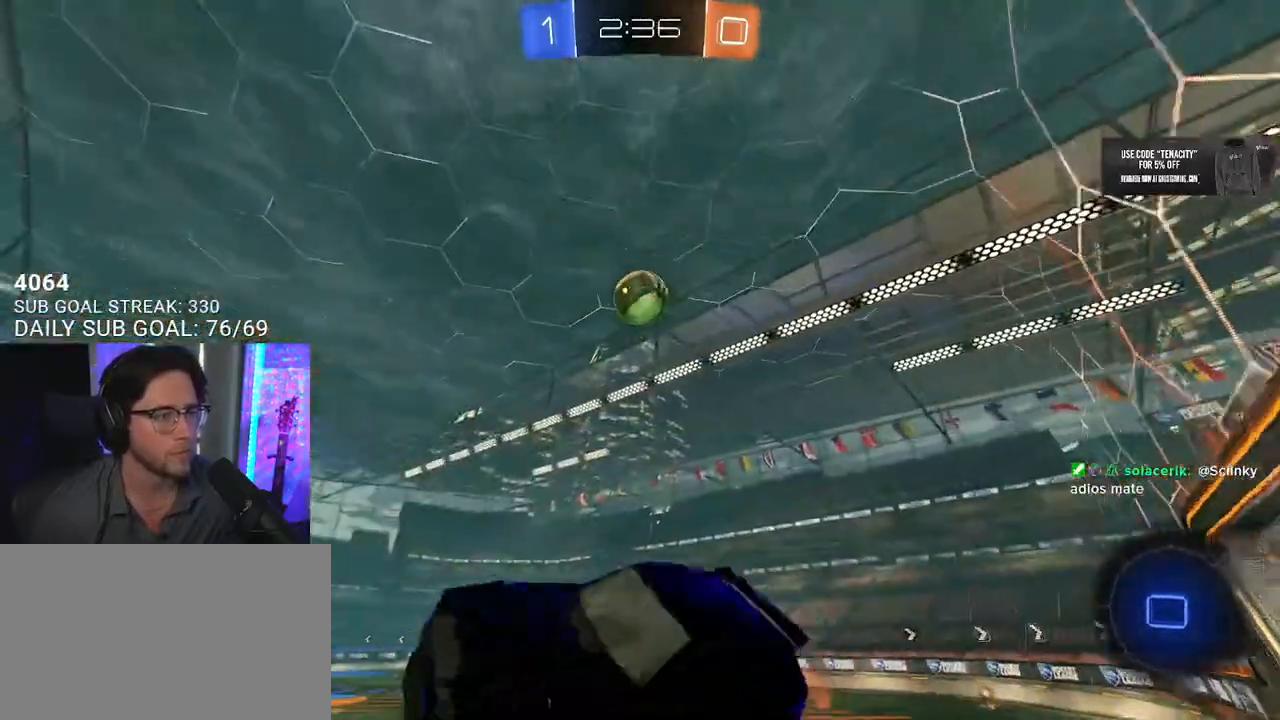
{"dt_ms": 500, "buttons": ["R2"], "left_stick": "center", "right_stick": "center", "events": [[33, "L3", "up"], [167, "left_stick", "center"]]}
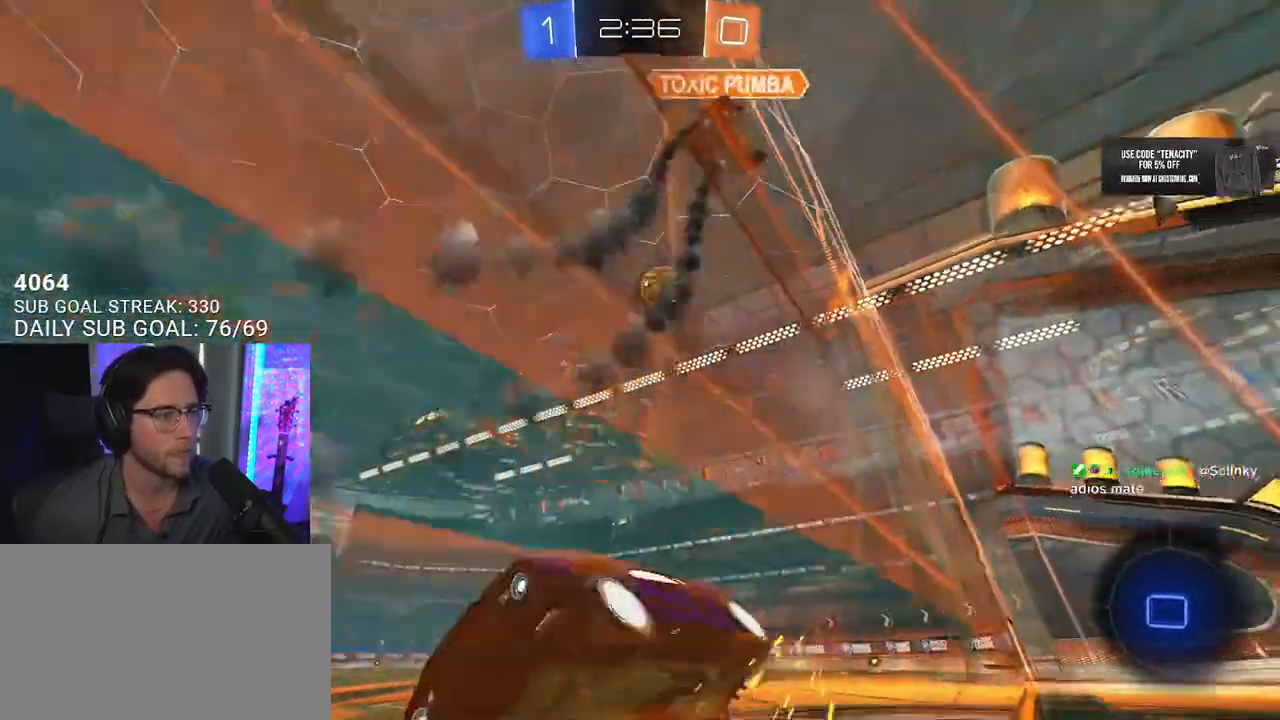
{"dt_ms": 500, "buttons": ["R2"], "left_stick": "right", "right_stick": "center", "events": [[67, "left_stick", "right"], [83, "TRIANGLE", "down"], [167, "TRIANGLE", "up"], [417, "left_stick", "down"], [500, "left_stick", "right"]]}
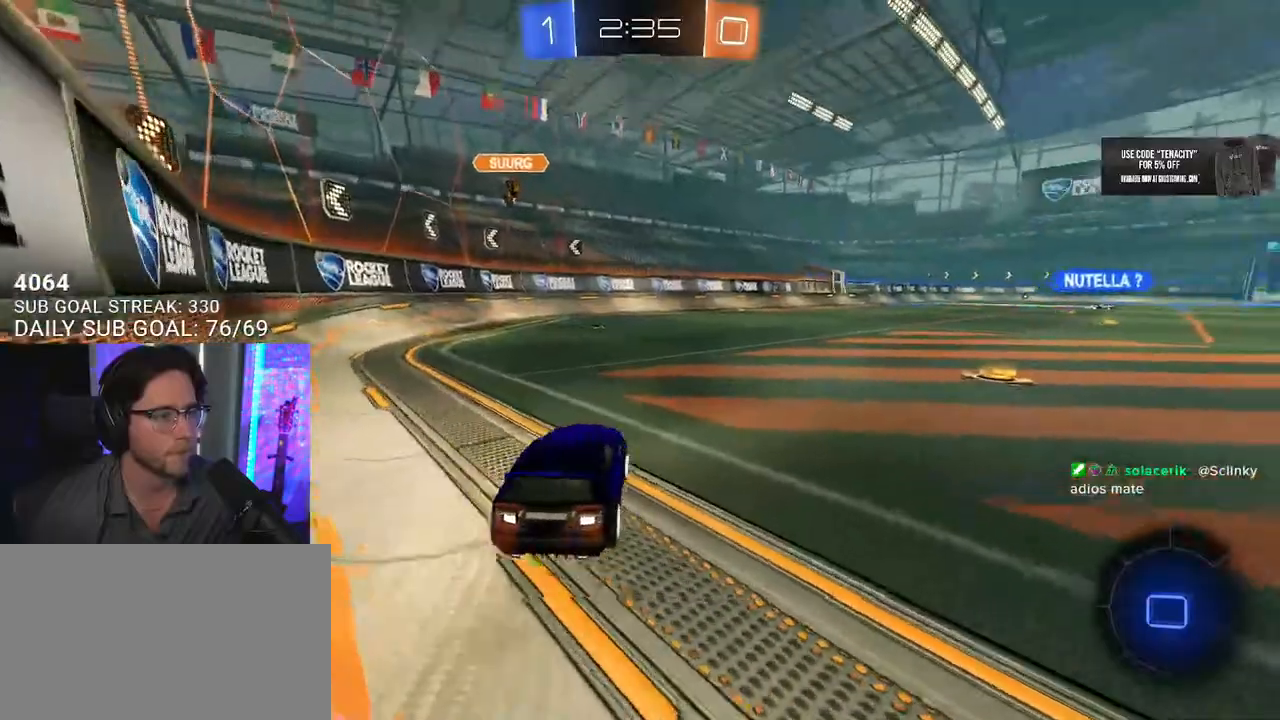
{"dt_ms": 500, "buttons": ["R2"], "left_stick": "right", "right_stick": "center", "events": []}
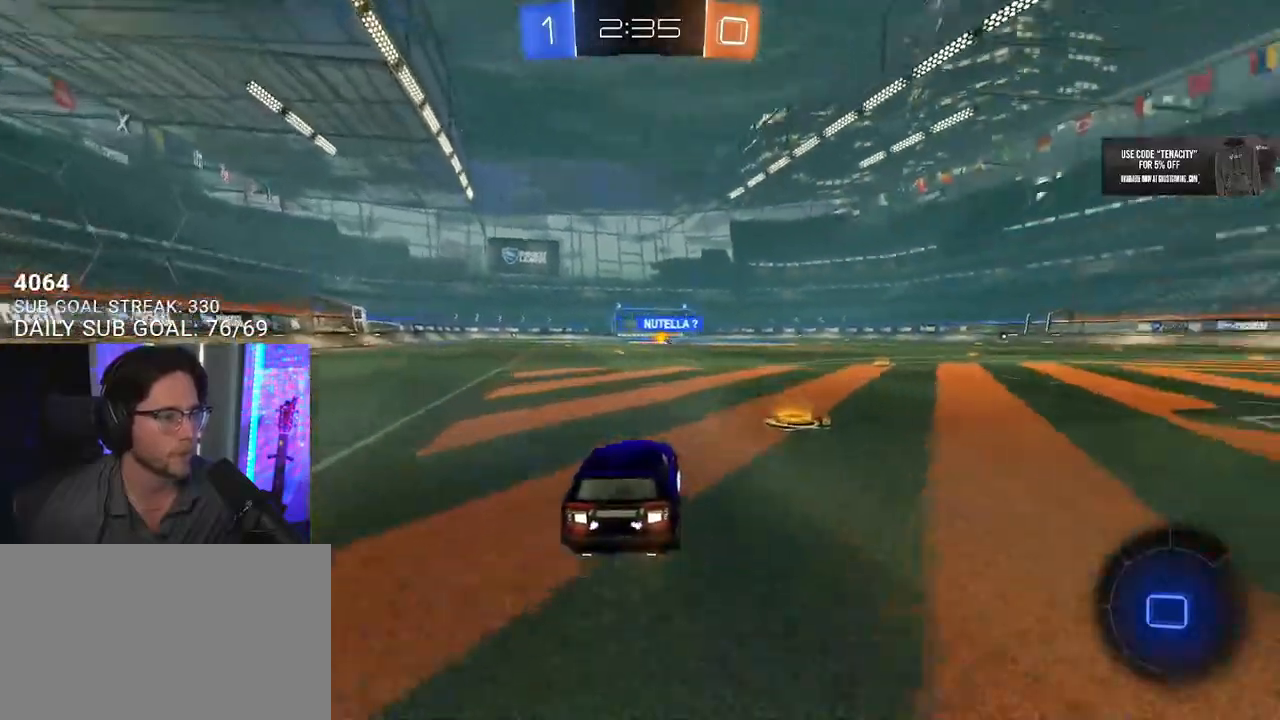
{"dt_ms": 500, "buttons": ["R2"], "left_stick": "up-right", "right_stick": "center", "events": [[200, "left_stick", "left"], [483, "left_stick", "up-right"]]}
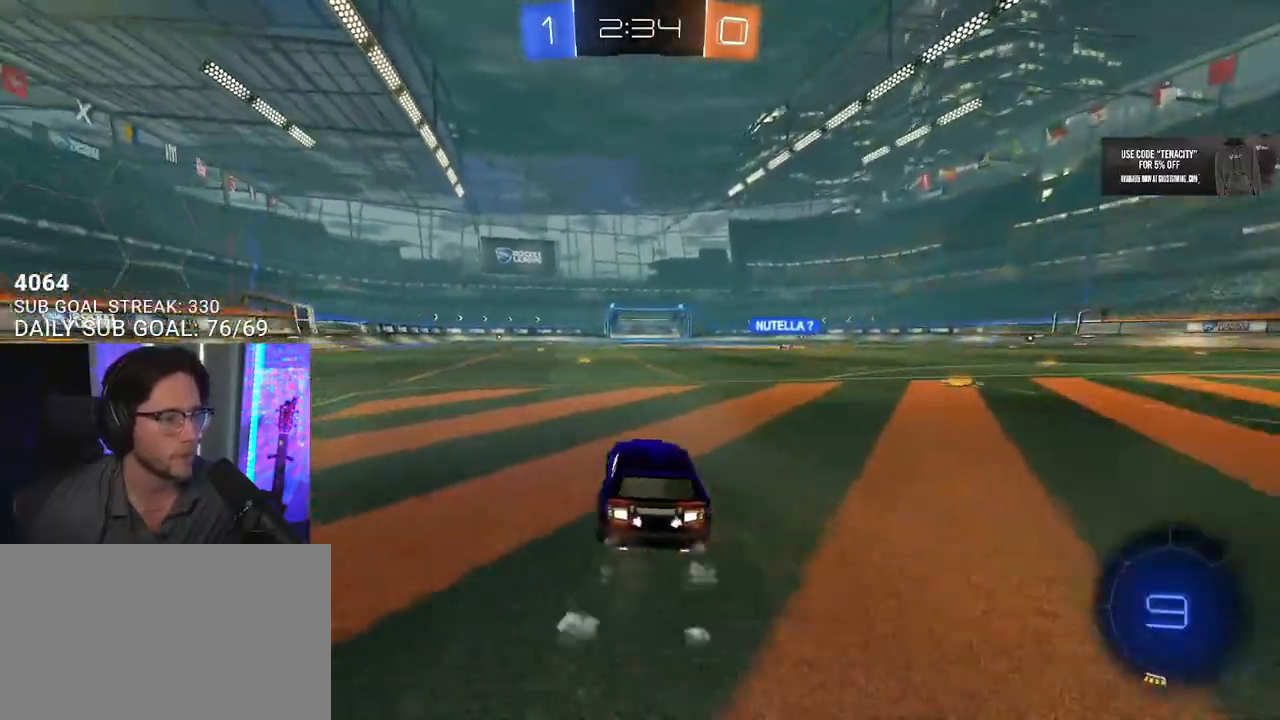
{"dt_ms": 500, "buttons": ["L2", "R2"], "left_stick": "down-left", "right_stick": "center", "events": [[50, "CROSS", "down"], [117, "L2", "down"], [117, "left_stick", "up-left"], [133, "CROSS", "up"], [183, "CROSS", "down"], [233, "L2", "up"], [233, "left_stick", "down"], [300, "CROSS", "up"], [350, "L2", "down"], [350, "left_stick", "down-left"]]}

• Task item: Working from the listing above, retype it exactly but include no images.

• Written response:
{"dt_ms": 500, "buttons": ["R2"], "left_stick": "center", "right_stick": "center", "events": [[33, "L3", "up"], [167, "left_stick", "center"]]}
{"dt_ms": 500, "buttons": ["R2"], "left_stick": "right", "right_stick": "center", "events": [[67, "left_stick", "right"], [83, "TRIANGLE", "down"], [167, "TRIANGLE", "up"], [417, "left_stick", "down"], [500, "left_stick", "right"]]}
{"dt_ms": 500, "buttons": ["R2"], "left_stick": "right", "right_stick": "center", "events": []}
{"dt_ms": 500, "buttons": ["R2"], "left_stick": "up-right", "right_stick": "center", "events": [[200, "left_stick", "left"], [483, "left_stick", "up-right"]]}
{"dt_ms": 500, "buttons": ["L2", "R2"], "left_stick": "down-left", "right_stick": "center", "events": [[50, "CROSS", "down"], [117, "L2", "down"], [117, "left_stick", "up-left"], [133, "CROSS", "up"], [183, "CROSS", "down"], [233, "L2", "up"], [233, "left_stick", "down"], [300, "CROSS", "up"], [350, "L2", "down"], [350, "left_stick", "down-left"]]}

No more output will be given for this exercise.